TRANSINDONESIA.co | Kementerian Lingkungan Hidup dan Kehutanan (KLHK) menyatakan implementasi kebijakan nilai ekonomi karbon terdapat mekanisme penurunan emisi. Di mana dengan skema perdagangan karbon bisa digunakan untuk mendukung pengendalian perubahan iklim.

Sekretaris Direktorat Jenderal Pengelolaan Hutan Lestari KLHK, Drasospolino mengatakan perdagangan karbon memiliki dua mekanisme utama. Yakni berupa perdagangan emisi dan pengurangan emisi.

“Dalam mekanisme perdagangan emisi. Para pelaku usaha wajib mengurangi emisi gas rumah kaca dengan ditetapkannya Persetujuan Teknis Batas Atas Emisi Pelaku Usaha (PTBAE-PU) atau emission cap,” kata Drasospolino, Rabu (11/10/2023).

Selanjutnya, ujar dia, bagi pelaku usaha yang memiliki areal gambut yang telah rusak, maka akan diberikan alokasi sejumlah emisi gas rumah kaca sesuai batas atas emisi yang dapat dilepaskan atau dikeluarkan. Pada akhir periode, pelaku usaha tersebut harus melaporkan jumlah emisi gas rumah kaca aktual yang telah mereka lepaskan.

“Pelaku usaha yang melepaskan emisi gas rumah kaca yang lebih besar dari batas atas yang telah ditentukan baginya (defisit). Maka harus membeli surplus emisi gas rumah kaca dari pelaku usaha lain,” ujarnya.

Lebih lanjut, dia menjelaskan bahwa mekanisme pengeluaran emisi yang diperjualbelikan adalah unit karbon yang dihasilkan dari penurunan emisi atau peningkatan penyerapan. Maupun penyimpanan karbon setelah target Nationally Determined Contributions (NDC) untuk sub-sub sektor telah tercapai dan terdapat surplus penurunan emisi.

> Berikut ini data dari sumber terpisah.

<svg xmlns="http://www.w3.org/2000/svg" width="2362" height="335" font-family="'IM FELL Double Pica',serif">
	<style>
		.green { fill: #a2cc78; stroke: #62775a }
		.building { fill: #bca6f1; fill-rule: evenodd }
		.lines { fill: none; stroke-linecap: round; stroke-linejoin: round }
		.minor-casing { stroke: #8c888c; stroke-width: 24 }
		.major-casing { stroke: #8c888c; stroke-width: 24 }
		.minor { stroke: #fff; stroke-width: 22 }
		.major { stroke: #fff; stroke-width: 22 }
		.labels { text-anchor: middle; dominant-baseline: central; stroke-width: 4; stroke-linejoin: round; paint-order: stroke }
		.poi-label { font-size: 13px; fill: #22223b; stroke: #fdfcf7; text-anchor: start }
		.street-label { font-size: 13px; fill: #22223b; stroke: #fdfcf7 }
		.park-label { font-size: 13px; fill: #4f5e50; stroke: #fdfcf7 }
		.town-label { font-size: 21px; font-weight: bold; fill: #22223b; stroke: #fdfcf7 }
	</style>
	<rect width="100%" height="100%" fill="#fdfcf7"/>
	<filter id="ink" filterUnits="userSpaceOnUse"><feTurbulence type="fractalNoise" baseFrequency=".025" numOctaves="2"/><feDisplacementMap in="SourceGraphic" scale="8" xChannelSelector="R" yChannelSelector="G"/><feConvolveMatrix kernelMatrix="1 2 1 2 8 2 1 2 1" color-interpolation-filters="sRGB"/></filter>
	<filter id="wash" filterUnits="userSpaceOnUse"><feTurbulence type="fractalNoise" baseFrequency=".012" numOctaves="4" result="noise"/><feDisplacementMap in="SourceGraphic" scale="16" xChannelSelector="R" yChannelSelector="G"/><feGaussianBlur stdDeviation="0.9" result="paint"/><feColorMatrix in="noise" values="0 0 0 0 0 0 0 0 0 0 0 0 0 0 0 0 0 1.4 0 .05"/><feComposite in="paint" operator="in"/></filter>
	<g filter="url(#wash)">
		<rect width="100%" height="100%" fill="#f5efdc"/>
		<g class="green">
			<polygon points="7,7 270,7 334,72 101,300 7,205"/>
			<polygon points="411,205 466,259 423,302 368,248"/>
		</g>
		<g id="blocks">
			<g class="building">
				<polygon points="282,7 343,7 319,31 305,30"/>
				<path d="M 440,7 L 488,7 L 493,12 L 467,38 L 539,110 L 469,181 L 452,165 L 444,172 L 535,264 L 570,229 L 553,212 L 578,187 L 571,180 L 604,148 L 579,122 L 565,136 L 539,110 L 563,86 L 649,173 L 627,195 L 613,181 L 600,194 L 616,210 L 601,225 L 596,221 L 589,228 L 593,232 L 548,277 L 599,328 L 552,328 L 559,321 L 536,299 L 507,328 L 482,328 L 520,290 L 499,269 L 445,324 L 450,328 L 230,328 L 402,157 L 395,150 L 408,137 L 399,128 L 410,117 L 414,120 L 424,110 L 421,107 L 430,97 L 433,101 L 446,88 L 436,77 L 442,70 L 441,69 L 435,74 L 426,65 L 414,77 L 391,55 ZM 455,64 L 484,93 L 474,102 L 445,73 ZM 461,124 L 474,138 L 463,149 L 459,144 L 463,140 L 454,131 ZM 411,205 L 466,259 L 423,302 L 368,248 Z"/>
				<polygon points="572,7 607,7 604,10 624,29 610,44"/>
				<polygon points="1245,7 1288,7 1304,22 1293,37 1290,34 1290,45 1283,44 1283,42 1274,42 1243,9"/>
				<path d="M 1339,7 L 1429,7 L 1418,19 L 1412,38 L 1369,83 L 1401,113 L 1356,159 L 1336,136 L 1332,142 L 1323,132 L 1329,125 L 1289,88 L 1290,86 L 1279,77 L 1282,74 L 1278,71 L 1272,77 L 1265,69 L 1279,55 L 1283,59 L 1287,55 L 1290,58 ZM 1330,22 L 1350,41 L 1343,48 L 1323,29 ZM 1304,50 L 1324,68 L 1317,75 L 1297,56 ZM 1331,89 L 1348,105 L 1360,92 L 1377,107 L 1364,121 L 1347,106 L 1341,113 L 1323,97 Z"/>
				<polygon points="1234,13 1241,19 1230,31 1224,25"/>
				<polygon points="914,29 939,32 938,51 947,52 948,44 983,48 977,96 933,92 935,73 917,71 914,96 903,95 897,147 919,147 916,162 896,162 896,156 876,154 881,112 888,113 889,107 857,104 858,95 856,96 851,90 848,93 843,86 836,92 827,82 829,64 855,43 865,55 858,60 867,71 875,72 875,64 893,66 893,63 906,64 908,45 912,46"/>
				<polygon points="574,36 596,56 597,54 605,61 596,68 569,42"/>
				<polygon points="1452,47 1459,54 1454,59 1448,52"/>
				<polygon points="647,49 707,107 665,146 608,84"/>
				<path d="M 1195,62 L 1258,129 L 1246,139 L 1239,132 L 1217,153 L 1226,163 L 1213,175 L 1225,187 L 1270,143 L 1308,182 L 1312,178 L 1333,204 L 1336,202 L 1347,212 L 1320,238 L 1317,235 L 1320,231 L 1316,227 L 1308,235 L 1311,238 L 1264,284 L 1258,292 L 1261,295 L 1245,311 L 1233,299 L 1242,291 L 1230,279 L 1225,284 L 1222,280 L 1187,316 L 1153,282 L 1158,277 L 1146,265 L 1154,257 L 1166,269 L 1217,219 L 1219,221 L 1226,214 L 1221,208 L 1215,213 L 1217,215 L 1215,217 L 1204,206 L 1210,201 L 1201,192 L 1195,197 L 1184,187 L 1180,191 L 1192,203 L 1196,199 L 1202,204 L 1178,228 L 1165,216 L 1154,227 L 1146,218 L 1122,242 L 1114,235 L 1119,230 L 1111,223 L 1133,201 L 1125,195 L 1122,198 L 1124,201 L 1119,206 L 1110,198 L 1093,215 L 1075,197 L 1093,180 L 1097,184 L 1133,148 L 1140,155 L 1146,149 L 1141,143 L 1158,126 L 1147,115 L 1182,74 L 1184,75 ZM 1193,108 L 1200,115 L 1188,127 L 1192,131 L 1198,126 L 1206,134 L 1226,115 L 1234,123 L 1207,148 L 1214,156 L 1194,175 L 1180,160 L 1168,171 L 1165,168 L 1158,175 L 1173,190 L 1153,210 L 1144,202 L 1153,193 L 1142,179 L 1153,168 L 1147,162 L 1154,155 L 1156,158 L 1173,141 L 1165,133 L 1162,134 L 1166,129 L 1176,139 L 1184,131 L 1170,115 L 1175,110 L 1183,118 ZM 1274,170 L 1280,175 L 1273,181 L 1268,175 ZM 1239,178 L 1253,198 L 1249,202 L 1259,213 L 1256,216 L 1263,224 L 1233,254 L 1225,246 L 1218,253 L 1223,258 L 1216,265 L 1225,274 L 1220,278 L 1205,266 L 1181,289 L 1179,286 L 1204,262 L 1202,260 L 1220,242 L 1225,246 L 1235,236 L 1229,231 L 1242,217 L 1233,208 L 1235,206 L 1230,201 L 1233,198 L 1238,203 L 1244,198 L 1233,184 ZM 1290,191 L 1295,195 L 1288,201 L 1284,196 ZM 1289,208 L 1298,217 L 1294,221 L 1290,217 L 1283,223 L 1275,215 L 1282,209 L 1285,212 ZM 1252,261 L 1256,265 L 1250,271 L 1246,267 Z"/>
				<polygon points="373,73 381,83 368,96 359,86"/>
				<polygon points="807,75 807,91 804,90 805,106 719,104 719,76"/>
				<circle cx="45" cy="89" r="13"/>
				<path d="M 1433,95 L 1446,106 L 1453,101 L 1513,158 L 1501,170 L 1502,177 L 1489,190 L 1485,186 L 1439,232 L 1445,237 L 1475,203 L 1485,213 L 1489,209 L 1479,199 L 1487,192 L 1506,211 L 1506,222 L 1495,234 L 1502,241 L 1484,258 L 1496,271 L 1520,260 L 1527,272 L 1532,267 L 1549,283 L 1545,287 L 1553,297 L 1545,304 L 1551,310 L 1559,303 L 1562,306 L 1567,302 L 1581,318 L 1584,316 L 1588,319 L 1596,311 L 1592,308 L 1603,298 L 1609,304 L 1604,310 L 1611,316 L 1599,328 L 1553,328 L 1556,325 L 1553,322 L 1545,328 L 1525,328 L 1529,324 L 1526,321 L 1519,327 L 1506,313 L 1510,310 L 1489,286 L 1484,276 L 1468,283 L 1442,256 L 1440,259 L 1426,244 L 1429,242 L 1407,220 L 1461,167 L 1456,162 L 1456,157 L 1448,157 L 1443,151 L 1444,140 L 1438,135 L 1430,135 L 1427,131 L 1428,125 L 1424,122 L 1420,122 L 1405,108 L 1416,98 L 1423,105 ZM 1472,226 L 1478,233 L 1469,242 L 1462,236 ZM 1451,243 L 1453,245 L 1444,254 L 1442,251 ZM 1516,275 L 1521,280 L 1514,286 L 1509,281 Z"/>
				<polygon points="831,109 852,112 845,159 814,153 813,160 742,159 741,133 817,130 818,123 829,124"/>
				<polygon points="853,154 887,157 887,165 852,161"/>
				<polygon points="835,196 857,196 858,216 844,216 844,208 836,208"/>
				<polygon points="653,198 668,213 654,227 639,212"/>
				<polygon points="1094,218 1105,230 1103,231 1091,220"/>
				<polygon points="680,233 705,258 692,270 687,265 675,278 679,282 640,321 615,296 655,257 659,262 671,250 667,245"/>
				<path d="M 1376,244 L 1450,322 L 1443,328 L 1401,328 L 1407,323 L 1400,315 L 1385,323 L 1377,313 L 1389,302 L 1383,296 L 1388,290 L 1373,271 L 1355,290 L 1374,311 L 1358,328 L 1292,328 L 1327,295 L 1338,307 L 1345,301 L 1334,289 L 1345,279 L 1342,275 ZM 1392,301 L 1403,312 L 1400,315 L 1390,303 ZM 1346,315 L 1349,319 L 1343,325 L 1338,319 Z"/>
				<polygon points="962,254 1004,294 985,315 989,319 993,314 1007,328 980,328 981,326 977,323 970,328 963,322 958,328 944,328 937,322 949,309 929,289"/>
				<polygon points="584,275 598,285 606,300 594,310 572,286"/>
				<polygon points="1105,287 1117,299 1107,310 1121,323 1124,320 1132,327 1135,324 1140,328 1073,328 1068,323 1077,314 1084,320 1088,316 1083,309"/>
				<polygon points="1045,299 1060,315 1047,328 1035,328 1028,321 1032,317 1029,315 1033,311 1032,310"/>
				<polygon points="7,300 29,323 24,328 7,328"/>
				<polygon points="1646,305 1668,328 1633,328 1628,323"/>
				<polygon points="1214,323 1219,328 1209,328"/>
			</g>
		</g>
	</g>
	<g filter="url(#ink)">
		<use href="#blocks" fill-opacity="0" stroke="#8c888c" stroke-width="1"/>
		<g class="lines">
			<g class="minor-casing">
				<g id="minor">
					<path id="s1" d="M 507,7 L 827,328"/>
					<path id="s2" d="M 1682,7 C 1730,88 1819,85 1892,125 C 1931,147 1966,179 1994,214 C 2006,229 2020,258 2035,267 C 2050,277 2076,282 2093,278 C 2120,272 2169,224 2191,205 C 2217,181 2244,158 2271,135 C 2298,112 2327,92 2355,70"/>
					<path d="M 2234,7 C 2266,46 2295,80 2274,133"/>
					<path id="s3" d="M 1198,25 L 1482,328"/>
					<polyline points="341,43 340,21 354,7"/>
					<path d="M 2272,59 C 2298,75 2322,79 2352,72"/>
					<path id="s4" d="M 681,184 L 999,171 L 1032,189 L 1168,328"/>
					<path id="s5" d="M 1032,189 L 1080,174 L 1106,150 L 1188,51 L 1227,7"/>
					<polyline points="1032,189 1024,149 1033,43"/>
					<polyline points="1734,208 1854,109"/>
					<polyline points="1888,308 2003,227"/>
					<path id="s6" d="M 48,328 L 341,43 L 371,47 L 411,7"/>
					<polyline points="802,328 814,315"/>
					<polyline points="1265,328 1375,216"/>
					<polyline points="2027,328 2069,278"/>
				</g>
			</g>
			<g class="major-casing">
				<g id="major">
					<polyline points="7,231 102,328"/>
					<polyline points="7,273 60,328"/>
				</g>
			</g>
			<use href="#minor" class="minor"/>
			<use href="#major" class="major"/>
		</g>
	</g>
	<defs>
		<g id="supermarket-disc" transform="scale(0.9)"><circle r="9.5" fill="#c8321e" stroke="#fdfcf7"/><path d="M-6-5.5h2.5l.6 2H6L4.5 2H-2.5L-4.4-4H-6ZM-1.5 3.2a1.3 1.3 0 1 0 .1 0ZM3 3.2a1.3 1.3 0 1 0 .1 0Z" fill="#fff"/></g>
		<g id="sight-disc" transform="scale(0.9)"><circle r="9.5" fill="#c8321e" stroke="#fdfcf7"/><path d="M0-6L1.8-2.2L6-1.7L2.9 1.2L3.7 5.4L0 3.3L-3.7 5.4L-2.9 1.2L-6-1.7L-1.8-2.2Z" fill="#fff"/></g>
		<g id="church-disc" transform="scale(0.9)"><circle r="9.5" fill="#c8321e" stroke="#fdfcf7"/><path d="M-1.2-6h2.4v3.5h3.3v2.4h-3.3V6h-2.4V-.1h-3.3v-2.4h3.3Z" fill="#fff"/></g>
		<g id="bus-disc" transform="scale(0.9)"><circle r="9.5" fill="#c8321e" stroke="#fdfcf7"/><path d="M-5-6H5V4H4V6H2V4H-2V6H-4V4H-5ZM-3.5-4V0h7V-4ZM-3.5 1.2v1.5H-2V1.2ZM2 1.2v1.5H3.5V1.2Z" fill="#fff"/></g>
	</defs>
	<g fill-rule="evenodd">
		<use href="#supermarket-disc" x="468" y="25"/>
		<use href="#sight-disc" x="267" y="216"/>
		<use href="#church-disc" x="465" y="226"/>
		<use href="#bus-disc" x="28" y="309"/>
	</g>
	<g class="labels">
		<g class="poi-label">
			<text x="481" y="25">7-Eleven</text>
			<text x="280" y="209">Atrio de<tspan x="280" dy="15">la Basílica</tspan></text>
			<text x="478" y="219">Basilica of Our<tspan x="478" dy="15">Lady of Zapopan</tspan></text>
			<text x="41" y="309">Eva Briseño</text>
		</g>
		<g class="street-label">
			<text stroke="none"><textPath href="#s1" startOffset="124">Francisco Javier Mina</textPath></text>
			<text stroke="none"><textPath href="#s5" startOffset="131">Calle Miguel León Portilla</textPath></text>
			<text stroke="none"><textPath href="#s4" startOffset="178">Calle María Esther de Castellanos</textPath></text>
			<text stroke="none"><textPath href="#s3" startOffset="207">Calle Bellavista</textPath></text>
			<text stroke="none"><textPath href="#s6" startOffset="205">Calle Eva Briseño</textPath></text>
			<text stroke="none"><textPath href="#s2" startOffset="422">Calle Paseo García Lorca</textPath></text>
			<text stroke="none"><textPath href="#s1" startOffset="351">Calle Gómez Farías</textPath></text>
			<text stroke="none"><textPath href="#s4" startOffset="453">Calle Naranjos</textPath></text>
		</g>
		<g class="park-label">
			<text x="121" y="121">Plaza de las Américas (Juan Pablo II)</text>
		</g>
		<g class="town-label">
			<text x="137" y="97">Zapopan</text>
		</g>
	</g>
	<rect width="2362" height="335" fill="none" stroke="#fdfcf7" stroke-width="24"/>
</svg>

Penurunan emisi gas rumah kaca tersebut diperoleh melalui pelaksanaan kegiatan atau aksi mitigasi pengendalian perubahan iklim. Oleh karena itu, biasanya pada awal aksi mitigasi yang dilakukan oleh pelaku usaha harus bisa dibuktikan terkait praktik atau teknologi yang digunakan.

“Pembuktian itu meliputi penerapan praktik, teknologi, kegiatan penyerapan maupun penyimpanan karbon yang dilakukan sebelum adanya aksi mitigasi untuk mengetahui emisi baseline aktual. Kemudian pada akhir periode akan diukur, divalidasi, diverifikasi pencapaian dari hasil aksi mitigasinya melalui proses pemantauan, pelaporan, dan verifikasi,” ucapnya.

Berdasarkan Peraturan Menteri Lingkungan Hidup dan Kehutanan Nomor 7 Tahun 2023, bentuk-bentuk aksi mitigasi yang dapat menurunkan emisi dilakukan melalui 22 aksi mitigasi, antara lain pengurangan laju deforestasi lahan mineral, lahan gambut, serta mangrove; pengurangan laju degradasi hutan lahan mineral, lahan gambut dan mangrove; pembangunan hutan tanaman.

Kemudian, pengelolaan hutan lestari (melalui multi usaha kehutanan, reduce impact logging-carbon dan silvikultur intensif), rehabilitasi hutan dan lainnya.

“Aksi mitigasi secara nyata oleh pelaku usaha pada sektor kehutanan sangat penting dalam penurunan emisi gas rumah kaca dan pengendalian perubahan iklim sektor kehutanan,” kata Drasospolino.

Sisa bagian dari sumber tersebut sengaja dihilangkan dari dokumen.